Ich unterscheide zwischen Attraktivität und Schönheit. Attraktivität ist psychologisch messbar, die Werbepsychologie mag Attraktivität, also Anziehung. Aversion ist der psychologische Gegenbegriff. Ich halte mich an die ostasiatischen Philosophien: Die Schönheit ist erstens gekennzeichnet durch eine unergründliche Tiefe und zweitens durch Nicht-Aggressivität. Oder anders gesagt: In der unergründlichen Tiefe liegt eine große Nicht-Aggressivität, also das Friedvolle, Heilsame. Der Künstler, die Künstlerin tritt in diesem Zen-buddhistischen Sinn an, die Welt zu verschönern. Das bindet die Schönheit an Werte, wie wir das im westlichen Diskurs nicht haben. Im westlichen Diskurs ist die Schönheit in der Ästhetik an die Wahrnehmung geknüpft. Das Gegenteil von schön ist hier hässlich. In der östlichen Philosophie ist das Gegenteil von schön – böse oder: vulgär. Das kennt die westliche Tradition nicht, es gibt zwar in der Antike die Lehre vom Schönen und Guten, aber normalerweise laufen Ethik und Ästhetik in der Tradition sehr weit auseinander. Anders in der östlichen Vorstellung von Schönheit. Das Heilsame gefällt mir in diesem Denken sehr, weil Achtsamkeit und Kreativität dabei eine wichtige Rolle spielen.
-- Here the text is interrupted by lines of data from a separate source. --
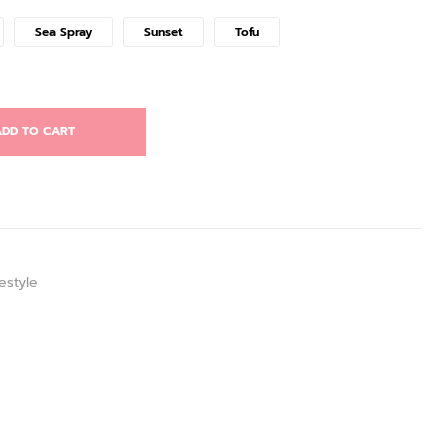
Sea Spray
Sunset
Tofu
DD TO CART
estyle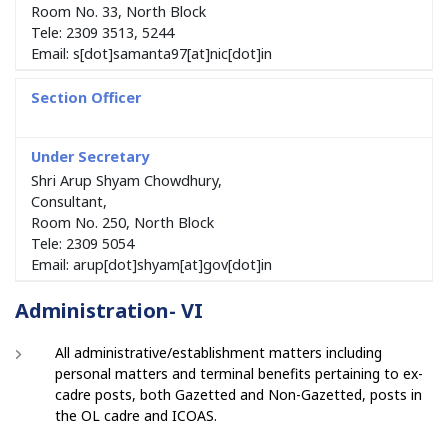
Room No. 33, North Block
Tele: 2309 3513, 5244
Email: s[dot]samanta97[at]nic[dot]in
Shri Arup Shyam Chowdhury,
Consultant,
Room No. 250, North Block
Tele: 2309 5054
Email: arup[dot]shyam[at]gov[dot]in
Administration- VI
All administrative/establishment matters including
personal matters and terminal benefits pertaining to ex-
cadre posts, both Gazetted and Non-Gazetted, posts in
the OL cadre and ICOAS.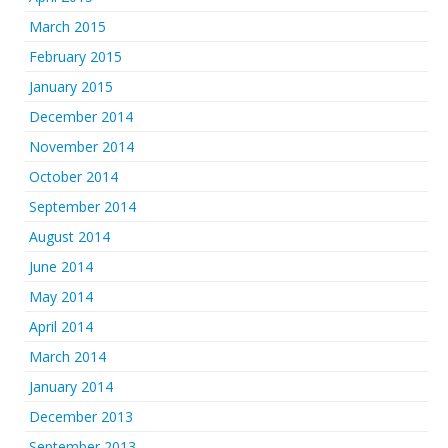
March 2015
February 2015
January 2015
December 2014
November 2014
October 2014
September 2014
August 2014
June 2014
May 2014
April 2014
March 2014
January 2014
December 2013
September 2013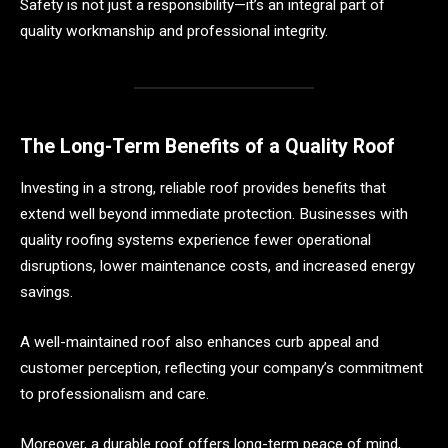
Safety is not just a responsibility—it’s an integral part of
quality workmanship and professional integrity.
The Long-Term Benefits of a Quality Roof
Investing in a strong, reliable roof provides benefits that
extend well beyond immediate protection. Businesses with
quality roofing systems experience fewer operational
disruptions, lower maintenance costs, and increased energy
savings.
A well-maintained roof also enhances curb appeal and
customer perception, reflecting your company’s commitment
to professionalism and care.
Moreover, a durable roof offers long-term peace of mind,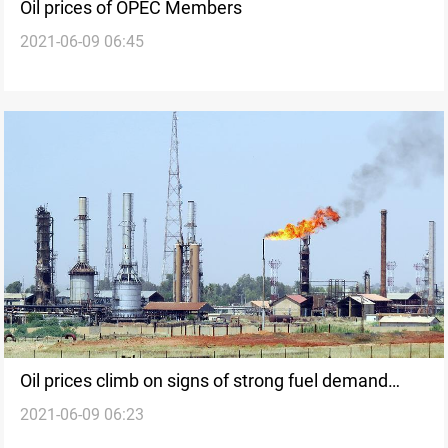
Oil prices of OPEC Members
2021-06-09 06:45
Oil prices climb on signs of strong fuel demand
2021-06-09 06:23
recovery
Diese Vorstellung holt die Schönheit aus dem Bereich von Schmuck, Luxus, Manipulation – das hat alles mit Attraktivität zu tun, nicht mit Schönheit. Deswegen: Wir haben heute keinen Schönheitskult, wir haben einen Attraktivitätskult. Wenn wir blonde Frauen vor hellblauem Hintergrund auf das Cover von Fernsehzeitungen drucken, und sich die Magazine dann besser verkaufen, wie man messen kann – dann hat das in meinem Sinne nichts mit Schönheit zu tun.